Custom compression schemes with arbitrary parameters can be added using compression annotations, e.g. N5 Blosc and N5 ZStandard.
-
Chunks are stored in a directory hierarchy that enumerates their positive integer position in the chunk grid (e.g.
0/4/1/7
for chunk grid position p=(0, 4, 1, 7)). -
Datasets are sparse, i.e. there is no guarantee that all chunks of a dataset exist.
-
Chunks cannot be larger than 2GB (2<sup>31</sup>Bytes).
-
All chunks of a chunked dataset have the same size except for end-chunks that may be smaller, therefore
-
Chunks are stored in the following binary format:
- mode (uint16 big endian, default = 0x0000, varlength = 0x0001)

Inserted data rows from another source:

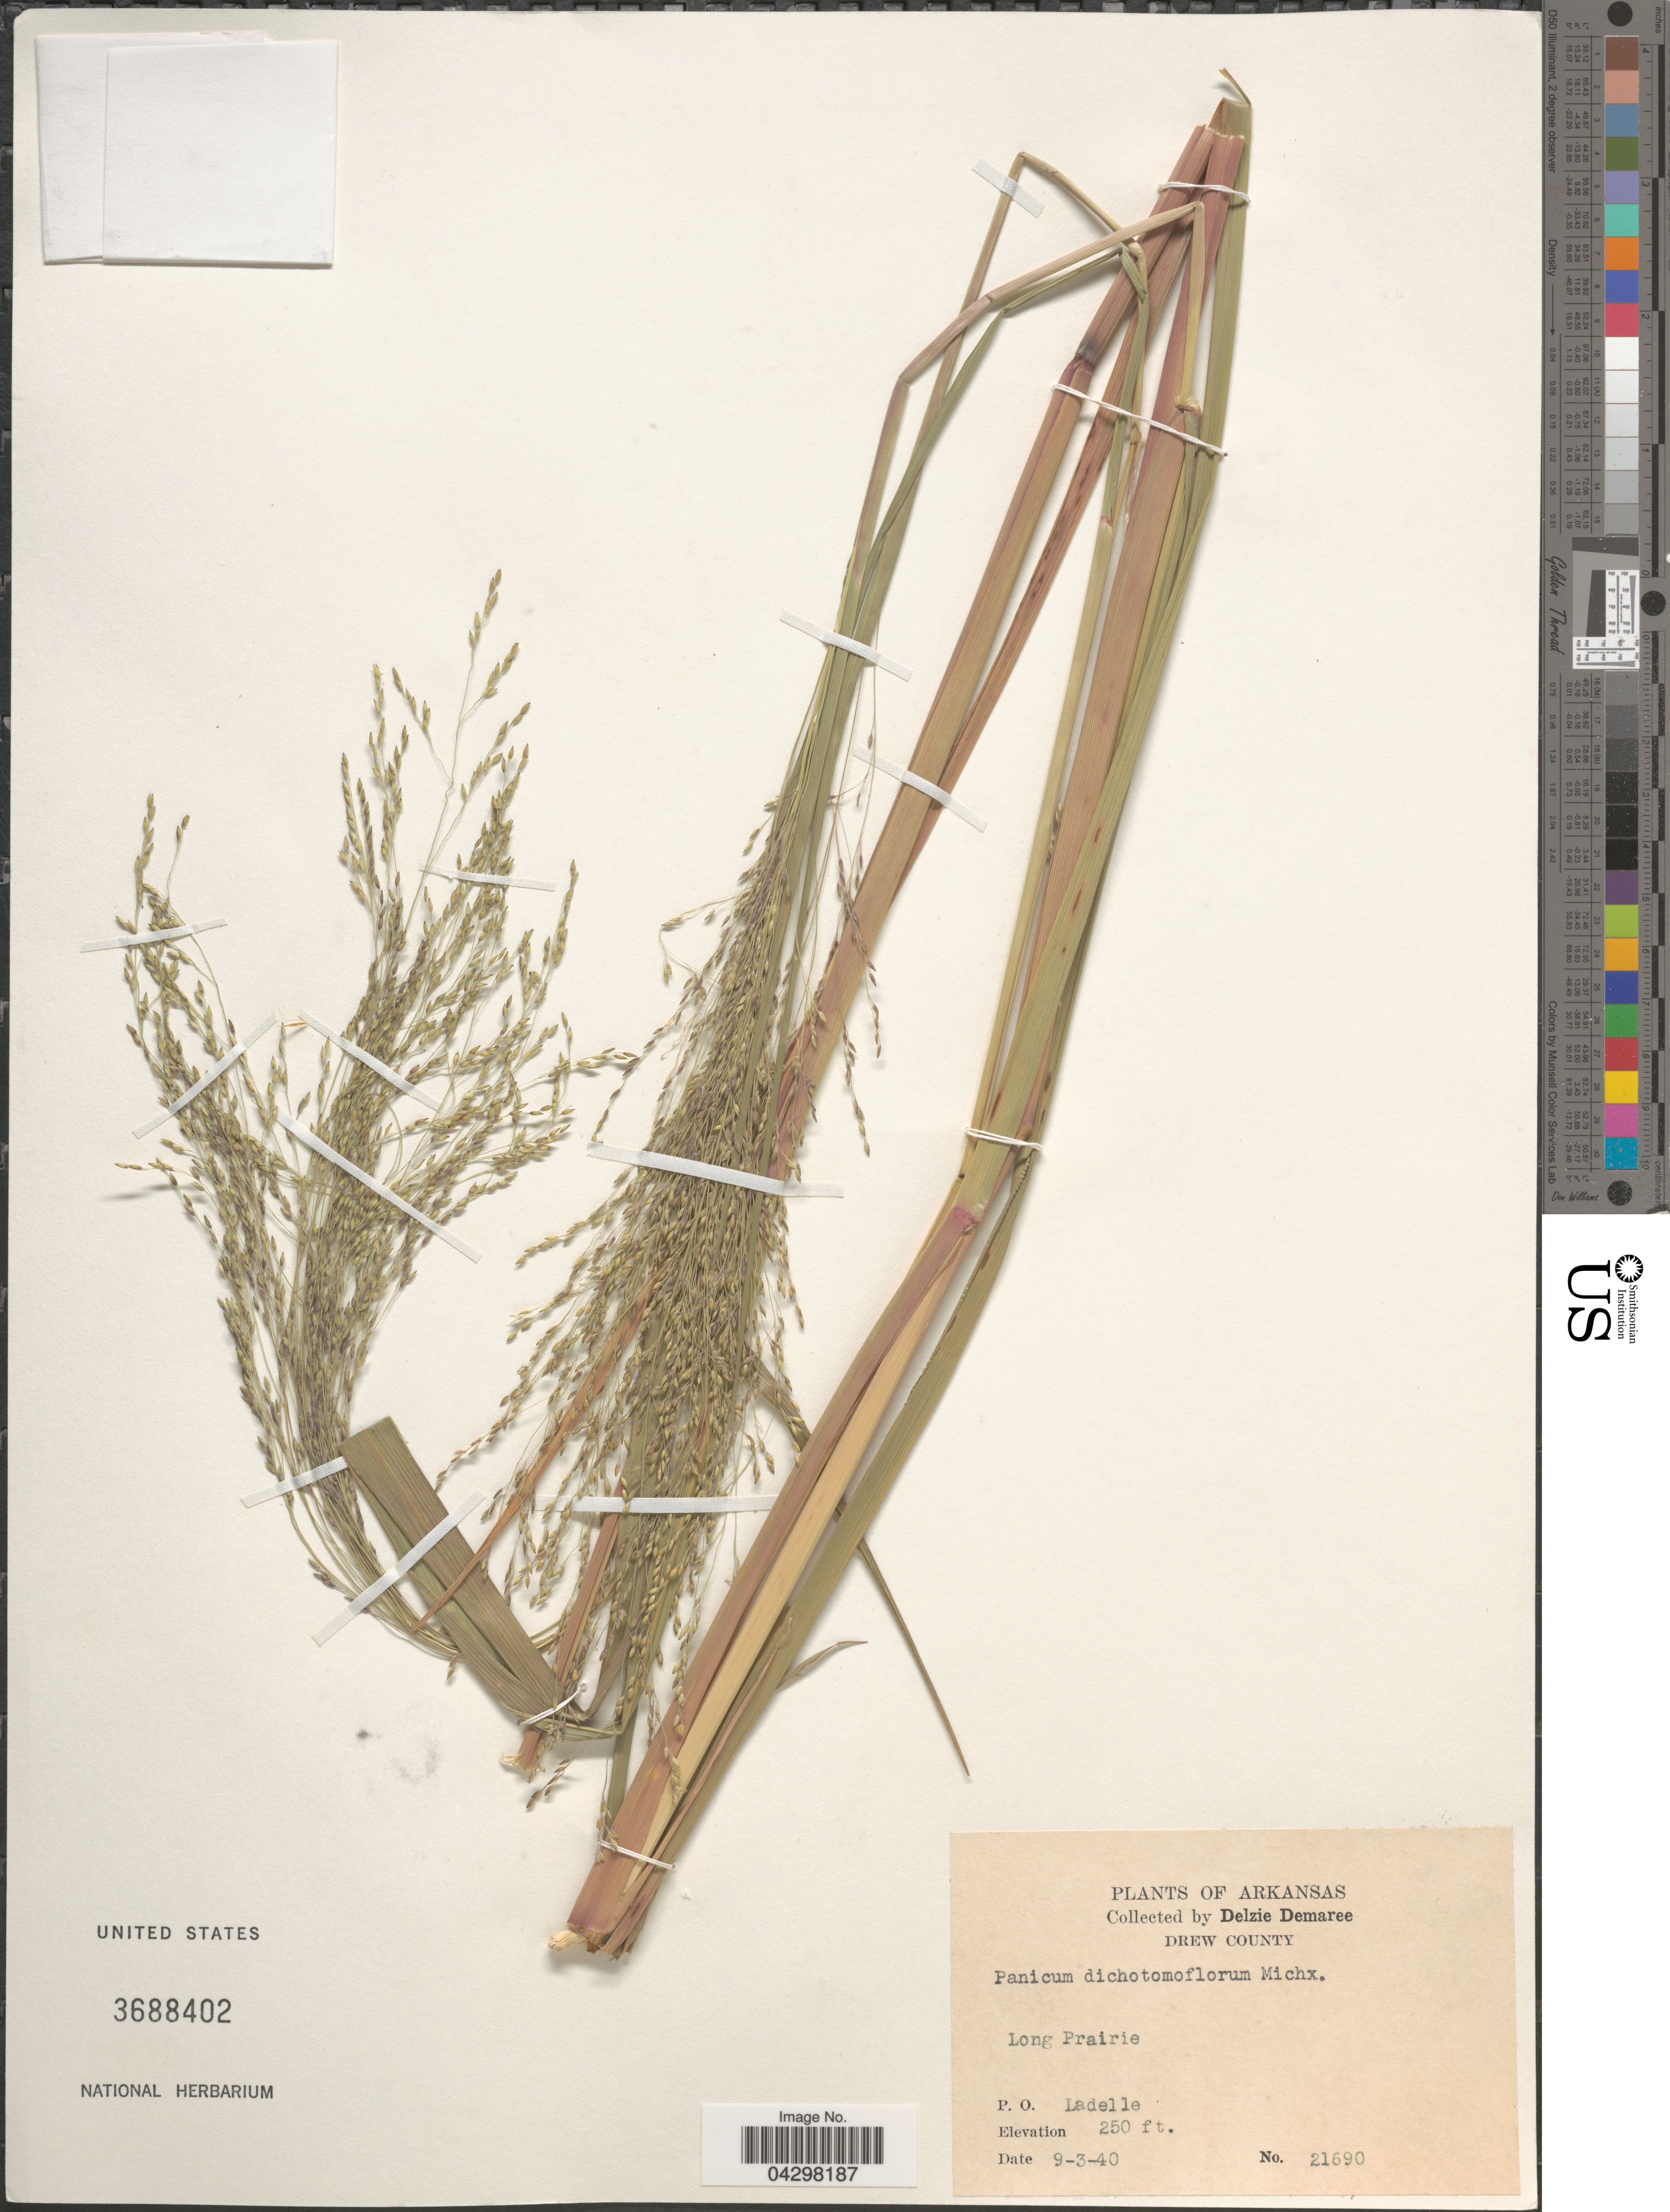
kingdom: Plantae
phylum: Tracheophyta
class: Liliopsida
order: Poales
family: Poaceae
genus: Panicum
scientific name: Panicum dichotomiflorum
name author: Michx.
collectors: D. Demaree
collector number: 21690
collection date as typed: Transcribed d/m/y: 3/9/40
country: United States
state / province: Arkansas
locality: Drew County. Long Prairie. P. O. Ladelle.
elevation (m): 76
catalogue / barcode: US 3688402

- number of dimensions (uint16 big endian)
- dimension 1[,...,n] (uint32 big endian)
- [ mode == varlength ? number of elements (uint32 big endian) ]
- compressed data (big endian)
Example:
A 3-dimensional
uint16
datablock of 1×2×3 pixels with raw compression storing the values (1,2,3,4,5,6) starts with:00000000: 00 00 .. # 0 (default mode) 00000002: 00 03 .. # 3 (number of dimensions) 00000004: 00 00 00 01 .... # 1 (dimensions) 00000008: 00 00 00 02 .... # 2 0000000c: 00 00 00 03 .... # 3
followed by data stored as raw or compressed big endian values. For raw:
00000010: 00 01 .. # 1 00000012: 00 02 .. # 2 00000014: 00 03 .. # 3 00000016: 00 04 .. # 4 00000018: 00 05 .. # 5 0000001a: 00 06 .. # 6
for bzip2 compression:
00000010: 42 5a 68 39 BZh9 00000014: 31 41 59 26 1AY& 00000018: 53 59 02 3e SY.> 0000001c: 0d d2 00 00 .... 00000020: 00 40 00 7f .@.. 00000024: 00 20 00 31 . .1 00000028: 0c 01 0d 31 ...1 0000002c: a8 73 94 33 .s.3 00000030: 7c 5d c9 14 |].. 00000034: e1 42 40 08 .B@. 00000038: f8 37 48 .7H
for gzip compression:
00000010: 1f 8b 08 00 .... 00000014: 00 00 00 00 .... 00000018: 00 00 63 60 ..c` 0000001c: 64 60 62 60 d`b` 00000020: 66 60 61 60 f`a` 00000024: 65 60 03 00 e`.. 00000028: aa ea 6d bf ..m. 0000002c: 0c 00 00 00 ....
for xz compression:
00000010: fd 37 7a 58 .7zX 00000014: 5a 00 00 04 Z... 00000018: e6 d6 b4 46 ...F 0000001c: 02 00 21 01 ..!. 00000020: 16 00 00 00 .... 00000024: 74 2f e5 a3 t/.. 00000028: 01 00 0b 00 .... 0000002c: 01 00 02 00 .... 00000030: 03 00 04 00 .... 00000034: 05 00 06 00 .... 00000038: 0d 03 09 ca .... 0000003c: 34 ec 15 a7 4... 00000040: 00 01 24 0c ..$. 00000044: a6 18 d8 d8 .... 00000048: 1f b6 f3 7d ...} 0000004c: 01 00 00 00 .... 00000050: 00 04 59 5a ..YZ
Extensible compression schemes
Custom compression schemes can be implemented using the annotation discovery mechanism of SciJava. Implement the BlockReader
and BlockWriter
interfaces for the compression scheme and create a parameter class implementing the Compression
interface that is annotated with the CompressionType
and CompressionParameter
annotations. Typically, all this can happen in a single class such as in GzipCompression
.
Disclaimer
HDF5 is a great format that provides a wealth of conveniences that I do not want to miss. It's inefficiency for parallel writing, however, limit its applicability for handling of very large n-dimensional data.
N5 uses the native filesystem of the target platform and JSON files to specify basic and custom meta-data as attributes. It aims at preserving the convenience of HDF5 where possible but doesn't try too hard to be a full replacement.